Re-introduction programs and restoration are extremely important components of integrative conservation, especially for plant species with small populations. Plant Species with Extremely Small Populations (PSESP), a conservation concept developed in China in 2005, are characterized by small remaining populations (lower than the minimum viable population), a restricted habitat, a high risk of extinction, and exposure to a high level of disturbance ( Ma et al., 2013 , Sun, 2013 ). A species with fewer than 5000 mature individuals in the wild and fewer than 500 in each isolated population qualifies for designation as a PSESP ( Sun, 2016 , Yang and Sun, 2017 ). The identification of a high level of disturbance and irreversible habitat destruction distinguishes PSESP from naturally rare species. To promote the conservation of PSESP, the Ministry of Science and Technology granted funding for a National Key Programme: Survey and Germplasm Conservation of PSESP in Southwest China ( Yang and Sun, 2017 ). The program started in February 2017 and will last for 5 years, with funding of RMB 24.26 million. In the past 13 years, re-introduction programs and restoration of PSESP were conducted and achieved exciting successes in Yunnan province and KBG ( Sun, 2016 ).

Scientific research at KBG focuses on different projects. The “Gold Dollar” tobacco cultivar was successfully introduced from the USA by KBG. This introduction and subsequent cultivar improvement substantially changed the cultivar structure of tobacco production and made a significant contribution to the tobacco industry in Yunnan province. Other examples include the investigation into and artificial cultivation of Dioscorea species; the introduction of olive trees and the study of their oil composition; the study of the life history, reproductive tactics, cultivation, and chemical composition of Gastrodia elata , Cyanotis arachnoidea , and Paris species, all of which have greatly promoted economic and social development in China. Research on the integrative conservation of Camellia , Buddleja , Primula , Rhododendron , Cycas , Begonia , Magnolia , orchids, Stemona , Trigonobalanus , as well as studies into the evolution of chromosomes in angiosperms, have established an important status of KBG in the field of conservation in China.

4. Future challenges and responsibilities of botanical gardens in a changing world

Different human activities, such as in situ/ex situ conservation experiments and horticultural hybrid processes in botanical gardens, are bringing previously isolated populations and species into contact ( Kramer and Havens, 2009 , Blackmore et al., 2011 ).
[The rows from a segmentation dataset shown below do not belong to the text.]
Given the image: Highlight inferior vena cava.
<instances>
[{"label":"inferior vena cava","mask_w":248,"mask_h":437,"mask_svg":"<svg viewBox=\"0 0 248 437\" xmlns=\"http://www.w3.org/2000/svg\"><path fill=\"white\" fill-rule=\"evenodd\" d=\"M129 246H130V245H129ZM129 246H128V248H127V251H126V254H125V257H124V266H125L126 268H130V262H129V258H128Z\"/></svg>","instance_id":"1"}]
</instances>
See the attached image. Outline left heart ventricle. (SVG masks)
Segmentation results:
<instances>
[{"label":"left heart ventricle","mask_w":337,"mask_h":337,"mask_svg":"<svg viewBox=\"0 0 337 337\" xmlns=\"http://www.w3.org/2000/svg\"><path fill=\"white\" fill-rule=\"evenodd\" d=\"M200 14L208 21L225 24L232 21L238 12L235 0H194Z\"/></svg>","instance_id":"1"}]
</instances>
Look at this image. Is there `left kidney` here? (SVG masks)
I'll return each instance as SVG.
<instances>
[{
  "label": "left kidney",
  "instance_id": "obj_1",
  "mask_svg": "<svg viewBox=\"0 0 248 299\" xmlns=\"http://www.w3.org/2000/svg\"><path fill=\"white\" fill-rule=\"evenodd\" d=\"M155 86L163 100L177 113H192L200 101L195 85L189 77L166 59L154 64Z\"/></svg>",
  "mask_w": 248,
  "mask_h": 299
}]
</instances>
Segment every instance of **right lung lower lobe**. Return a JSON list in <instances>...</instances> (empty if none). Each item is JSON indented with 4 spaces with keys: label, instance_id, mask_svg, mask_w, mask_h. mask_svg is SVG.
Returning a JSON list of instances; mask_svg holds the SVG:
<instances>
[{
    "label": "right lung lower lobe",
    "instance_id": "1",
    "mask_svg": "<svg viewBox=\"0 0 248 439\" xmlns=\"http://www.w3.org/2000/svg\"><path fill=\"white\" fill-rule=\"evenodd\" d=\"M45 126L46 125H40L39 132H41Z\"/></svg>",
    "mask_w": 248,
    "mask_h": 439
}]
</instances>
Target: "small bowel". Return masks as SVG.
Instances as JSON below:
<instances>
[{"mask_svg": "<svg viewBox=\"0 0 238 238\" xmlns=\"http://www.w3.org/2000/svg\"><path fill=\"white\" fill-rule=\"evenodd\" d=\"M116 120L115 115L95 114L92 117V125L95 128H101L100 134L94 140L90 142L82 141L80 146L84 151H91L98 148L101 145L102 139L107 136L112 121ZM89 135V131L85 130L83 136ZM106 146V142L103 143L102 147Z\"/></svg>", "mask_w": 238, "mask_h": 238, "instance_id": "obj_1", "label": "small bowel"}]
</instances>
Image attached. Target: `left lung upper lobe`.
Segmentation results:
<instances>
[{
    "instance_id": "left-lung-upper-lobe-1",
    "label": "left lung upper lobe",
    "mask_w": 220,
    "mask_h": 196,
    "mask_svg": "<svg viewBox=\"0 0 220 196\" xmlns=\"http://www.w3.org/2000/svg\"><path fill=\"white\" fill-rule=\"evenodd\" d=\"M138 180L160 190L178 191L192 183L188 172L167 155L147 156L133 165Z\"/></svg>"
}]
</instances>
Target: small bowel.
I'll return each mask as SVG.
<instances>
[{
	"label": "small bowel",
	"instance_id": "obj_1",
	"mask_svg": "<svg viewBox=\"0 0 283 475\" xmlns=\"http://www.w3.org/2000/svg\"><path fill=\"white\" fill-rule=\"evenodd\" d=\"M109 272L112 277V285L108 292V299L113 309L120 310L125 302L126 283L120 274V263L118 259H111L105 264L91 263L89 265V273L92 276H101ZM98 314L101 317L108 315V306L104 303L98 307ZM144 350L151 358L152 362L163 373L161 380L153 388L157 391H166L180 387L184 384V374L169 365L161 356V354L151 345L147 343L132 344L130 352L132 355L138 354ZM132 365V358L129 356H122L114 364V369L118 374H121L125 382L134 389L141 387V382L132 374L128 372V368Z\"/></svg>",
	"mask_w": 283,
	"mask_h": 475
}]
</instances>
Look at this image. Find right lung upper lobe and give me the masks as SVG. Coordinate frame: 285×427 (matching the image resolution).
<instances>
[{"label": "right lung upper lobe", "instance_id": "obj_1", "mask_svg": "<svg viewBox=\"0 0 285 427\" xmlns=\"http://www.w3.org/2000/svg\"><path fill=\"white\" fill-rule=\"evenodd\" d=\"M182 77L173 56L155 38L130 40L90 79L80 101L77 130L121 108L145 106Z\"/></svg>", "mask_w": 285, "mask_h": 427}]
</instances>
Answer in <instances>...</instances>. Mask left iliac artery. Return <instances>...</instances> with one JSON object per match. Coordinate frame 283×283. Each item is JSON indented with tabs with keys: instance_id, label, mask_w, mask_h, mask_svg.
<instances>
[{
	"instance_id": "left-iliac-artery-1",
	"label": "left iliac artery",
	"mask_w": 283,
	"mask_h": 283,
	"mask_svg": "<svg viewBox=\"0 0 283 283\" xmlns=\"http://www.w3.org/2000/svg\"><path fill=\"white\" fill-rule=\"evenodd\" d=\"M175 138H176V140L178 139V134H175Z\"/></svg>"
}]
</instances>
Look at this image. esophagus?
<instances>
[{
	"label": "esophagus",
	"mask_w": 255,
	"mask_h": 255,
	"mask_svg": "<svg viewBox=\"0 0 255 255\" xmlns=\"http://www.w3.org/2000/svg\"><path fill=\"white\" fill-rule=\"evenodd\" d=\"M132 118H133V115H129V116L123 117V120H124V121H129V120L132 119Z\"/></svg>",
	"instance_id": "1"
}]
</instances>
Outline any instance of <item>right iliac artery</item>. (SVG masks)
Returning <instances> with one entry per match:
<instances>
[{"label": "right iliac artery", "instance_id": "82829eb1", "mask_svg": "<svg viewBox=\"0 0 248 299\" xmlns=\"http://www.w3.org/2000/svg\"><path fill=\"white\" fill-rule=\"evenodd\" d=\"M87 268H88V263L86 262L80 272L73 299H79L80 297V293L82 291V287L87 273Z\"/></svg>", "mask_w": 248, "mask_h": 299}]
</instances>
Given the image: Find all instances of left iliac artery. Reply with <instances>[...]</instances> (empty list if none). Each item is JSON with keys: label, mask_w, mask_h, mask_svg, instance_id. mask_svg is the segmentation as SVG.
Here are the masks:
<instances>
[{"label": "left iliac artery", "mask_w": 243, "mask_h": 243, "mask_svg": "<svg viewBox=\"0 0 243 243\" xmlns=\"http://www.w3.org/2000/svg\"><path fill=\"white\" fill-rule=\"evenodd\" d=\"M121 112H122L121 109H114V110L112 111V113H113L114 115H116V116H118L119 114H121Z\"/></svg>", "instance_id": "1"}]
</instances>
However, the artificial gene flow that this creates may lead to the decline or loss of plant species via outbreeding depression. Indeed, recent studies have indicated the negative effects of outbreeding depression on population persistence ( Fenster and Galloway, 2000 , Edmands, 2007 ). Therefore, care needs to be taken to ensure that inbreeding and outbreeding are avoided in those accessions grown in botanical gardens.

Botanical gardens aim to promote the awareness, study, and conservation of plant species diversity. However, few studies have investigated the species diversity of botanical gardens themselves. Pautasso and Parmentier (2007) suggested that the living collections of the world's botanical gardens were not related to species-richness patterns observed in natural ecosystems. The authors call for an increase in funds to botanical gardens in species-rich regions and to scientists in underfunded countries. Additionally, botanical gardens should play key roles in the development of plant information data base to monitor variable environmental factors in gardens ( Stevens, 2007 , Paton, 2009 ). Accelerating global access to plant diversity information is necessary to managers from different botanical gardens ( Lughadha et al., 2009 ).

Horticultural actions are important parts of in situ and/or ex situ plant conservation in botanical gardens, conservation horticulture research is uniquely suited for staff in botanical gardens ( Kay et al., 2011 ). In past decades, however, the positive contribution that botanical garden horticulture has on plant conservation has been neglected by many researchers ( Blackmore et al., 2011 ). Therefore, we suggest that botanical garden horticulturists collaborate with other researchers in taxonomy, genetics, systematics, and environmental education.

In addition, conservation effect assessment and related studies are critical for conservation success in botanical gardens, and staff in these scientific centers should utilize their extensive field knowledge and experience to conduct these assessments. Otherwise, the aims of scientific conservation of threatened plant species may not be achieved.

Citizen science provides a special opportunity for botanical gardens, especially given the high visitor levels both on site and online ( Donaldson, 2009 ). However, potential conflicts between scientific research, educational activities, and the motivation of people involved should be considered during citizen science program design ( Jordan and Ehrenfeld, 2011 , Chen et al., 2015a ). Citizen science projects conducted in botanical gardens should adopt basic rules: data collected by public must be rectified by different experts; methods of data collection must be standardized; and volunteers must receive feedback about their contribution to botanical gardens.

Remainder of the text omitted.